Your assignment turn in will consist of a write up along with code pushed to Gitlab.
The purpose of this assignment is to get you a bit of practical experience in writing code for handling probability distributions, and to give you some idea of the potential power that comes from techniques like importance sampling.
Difficulty Cliffs - Gilbert tried doing a lot of different questions. Some of those questions didn't work out. Others ended up being way too hard for the time available. This assignment has been slimmed down as a result.
Update your GitLab repository fork of CaCL. Congratulations!
Check out the new cacl/distributions.py file. This file is set up in a way similar to cacl/builtins.py. It defines a number of built-in distributions that the user can sample from. In this problem (and in another problem!) we will write a new distribution.
For this problem, you should implement the poorly named subsquare distribution. This distribution is defined over the built in type Square (see cacl/types.py) which is defined by the position of the bottom-left corner, and the side length of the square. The distribution you implement should satisfy the following properties (which uniquely define it)
All generated squares should lie within the unit square [0,1]x[0,1].
The probability of generating a square should be proportional to its area.
The probability of generating any particular valid square of a given area should be uniform.
While there is relatively little code required for this problem (you don't even need to implement the PPL features!) you will need to think critically about how to achieve the above properties. Recall the basic sampling tricks we learned. You will also need to correctly implement a density function for this distribution. NOTE: The provided test is not complete of all required behavior, so do not solely rely on it to know whether you've successfully completed the problem.
In this problem you will implement support for a few new PPL features in the cacl/interpreter.py file.
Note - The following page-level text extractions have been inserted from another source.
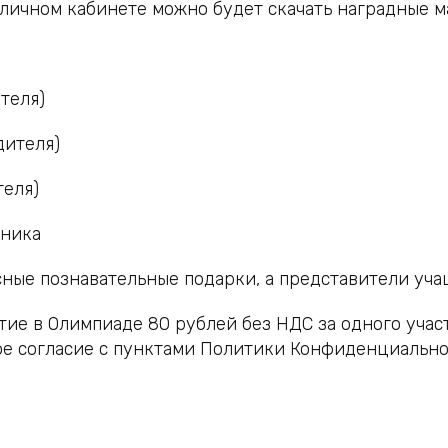
в личном кабинете можно будет скачать наградные м
теля)
дителя)
теля)
тника
ные познавательные подарки, а представители уча
тие в Олимпиаде 80 рублей без НДС за одного участ
ое согласие с пунктами Политики Конфиденциально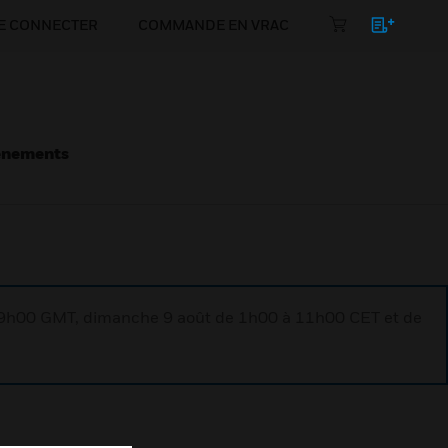
E CONNECTER
COMMANDE EN VRAC
énements
à 9h00 GMT, dimanche 9 août de 1h00 à 11h00 CET et de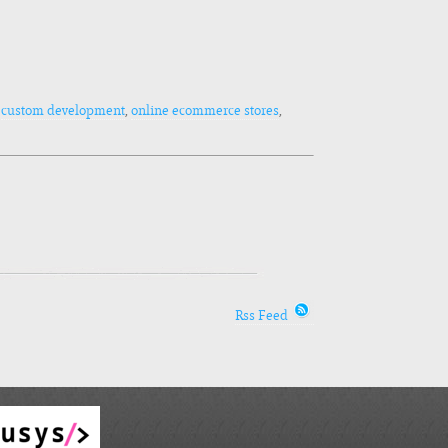
g
custom development
,
online ecommerce stores
,
Rss Feed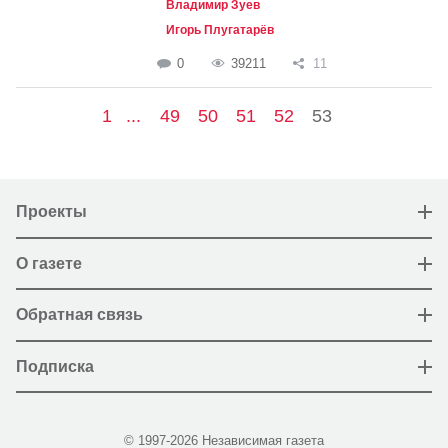
Владимир Зуев
Игорь Плугатарёв
0
39211
11
1
...
49
50
51
52
53
Проекты
О газете
Обратная связь
Подписка
© 1997-2026 Независимая газета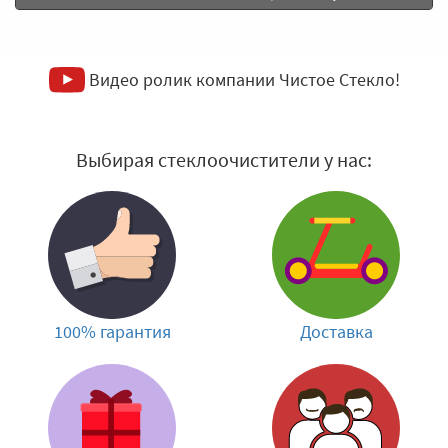
Видео ролик компании Чистое Стекло!
Выбирая стеклоочистители у нас:
100% гарантия
Доставка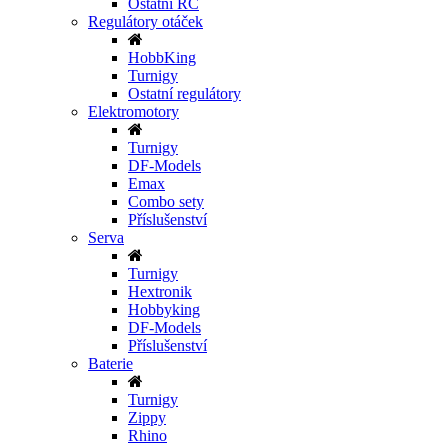
Ostatní RC
Regulátory otáček
HobbKing
Turnigy
Ostatní regulátory
Elektromotory
Turnigy
DF-Models
Emax
Combo sety
Příslušenství
Serva
Turnigy
Hextronik
Hobbyking
DF-Models
Příslušenství
Baterie
Turnigy
Zippy
Rhino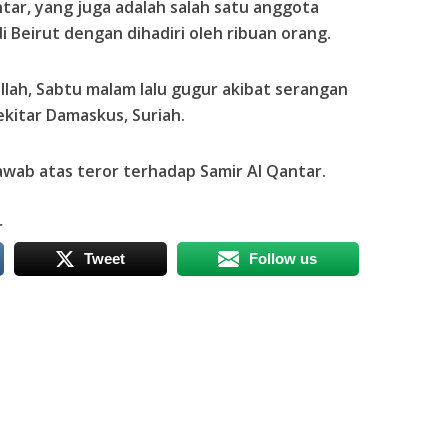
ar, yang juga adalah salah satu anggota
di Beirut dengan dihadiri oleh ribuan orang.
llah, Sabtu malam lalu gugur akibat serangan
sekitar Damaskus, Suriah.
wab atas teror terhadap Samir Al Qantar.
r
Tweet
Follow us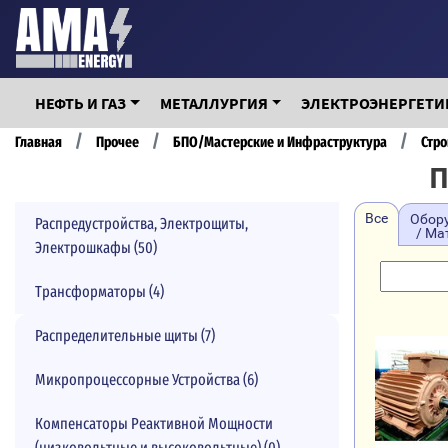
Перейти
к
основному
содержанию
НЕФТЬ И ГАЗ
МЕТАЛЛУРГИЯ
ЭЛЕКТРОЭНЕРГЕТИ
Строка
Главная
Прочее
БПО/Мастерские и Инфраструктура
Стр
П
навигации
Все
Обор
Распредустройства, Электрощиты,
/ Ма
Электрошкафы (50)
Трансформаторы (4)
Распределительные щиты (7)
Микропроцессорные Устройства (6)
Компенсаторы Реактивной Мощности
(низковольтные и высоковольтные) (0)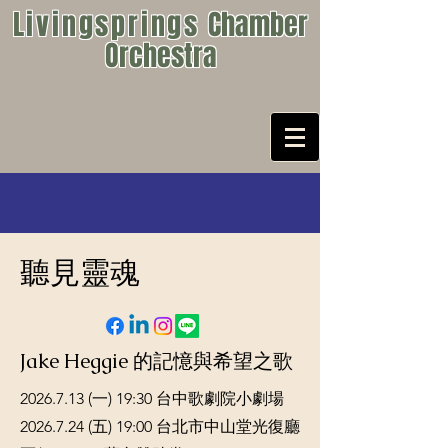
Livingsprings
Chamber
Orchestra
聽見靈魂
Jake Heggie 的記憶與希望之歌
2026.7.13
(一) 19:30 台中歌劇院小劇場
​2026.7.24 (五) 19:00 台北市中山堂光復廳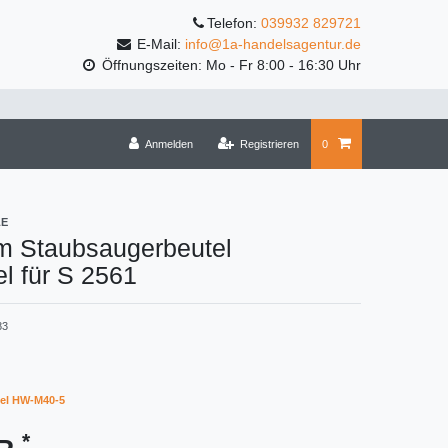
Telefon:
039932 829721
E-Mail:
info@1a-handelsagentur.de
Öffnungszeiten: Mo - Fr 8:00 - 16:30 Uhr
Anmelden
Registrieren
0
LE
m Staubsaugerbeutel
l für S 2561
83
el HW-M40-5
*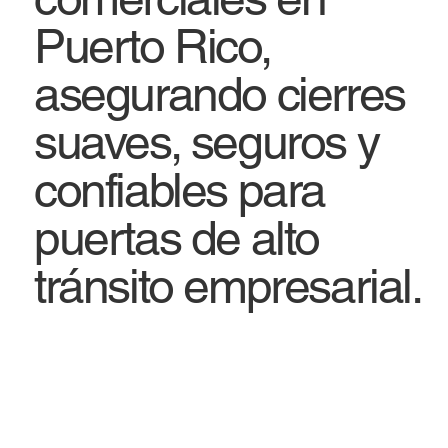
Puerto Rico,
asegurando cierres
suaves, seguros y
confiables para
puertas de alto
tránsito empresarial.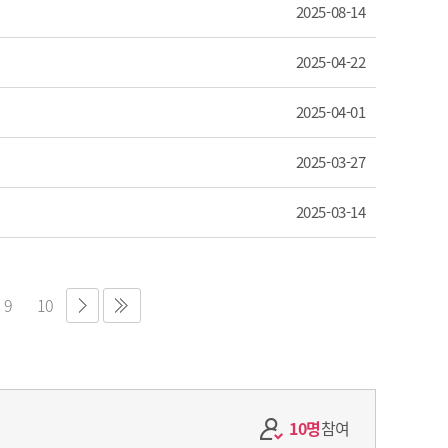
2025-08-14
2025-04-22
2025-04-01
2025-03-27
2025-03-14
9
10
10명
참여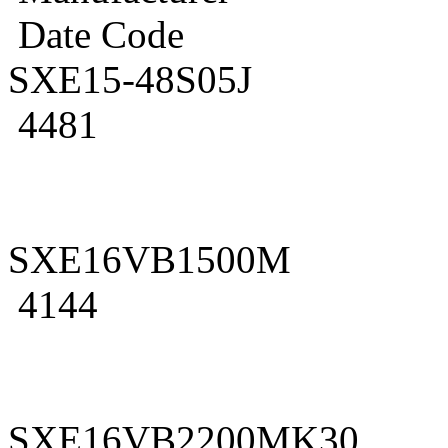
Date Code
SXE15-48S05J
4481
SXE16VB1500M
4144
SXE16VB2200MK30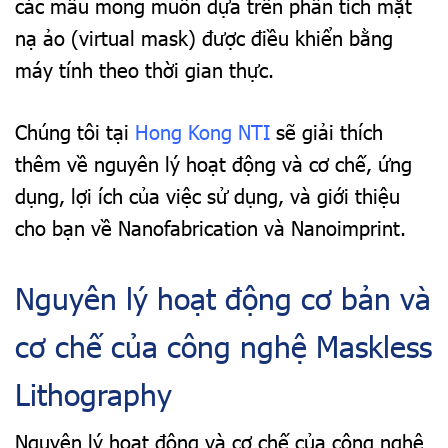
các mẫu mong muốn dựa trên phân tích mặt
nạ ảo (virtual mask) được điều khiển bằng
máy tính theo thời gian thực.
Chúng tôi tại
Hong Kong NTI
sẽ giải thích
thêm về nguyên lý hoạt động và cơ chế, ứng
dụng, lợi ích của việc sử dụng, và giới thiệu
cho bạn về Nanofabrication và Nanoimprint.
Nguyên lý hoạt động cơ bản và
cơ chế của công nghệ Maskless
Lithography
Nguyên lý hoạt động và cơ chế của công nghệ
You can find the spots where implementation is required by looking for NotImplementedErrors being raised.
Not all of the features are properly tested. You should still seek to implement both rejection and score-based execution procedures. Observe that these are initiated by the new top-level command estimate. Most of the constituitive code has already been written, so you should be able to focus on the few key spots in the code.
In this last problem you are being asked to design a useful importance sampling routine.
When writing raytracers and other rendering systems, one often needs to sample a ray travelling in a random direction. Often, this ray will make no contribution to an integral unless it hits a light-source. Importance sampling is crucial in these application cases. A light bulb at the other end of a room may cast a considerable amount of light despite only occupying a tiny fraction of the total field of view from some point.
In this problem, you are asked to estimate the fraction of rays shot randomly from the origin which hit a small cube in the distance. Because the cube is being viewed at an angle and due to the spherical projection involved, it is far from trivial to analytically compute this integral. On the other hand, naive Monte Carlo will not succeed. The estimated fraction of the sphere's area subtended by the cube is around 1.0e-4. So, you will need to do importance sampling.
Your task in this problem involves a few steps:
First, using test_cube_light_estimator_variance, estimate the answer for a cube with side-lengths of 2.0. Make sure to use enough samples.
Estimate the variance of your estimator. How bad is it? What is the correct way to get this number?
Implement a new distribution called importance_sphere. Be creative! There are many spherical distributions you can lookup online. Or you could invent your own. Make sure you can direct this distribution towards the target object. If you use Wikipedia or other online resources for suggestions, (which I encourage!) please just make sure to give credit to your sources.
Estimate the variance of this new estimator for side-lengths of 2.0 as well as the original 0.5. How much better does importance sampling work?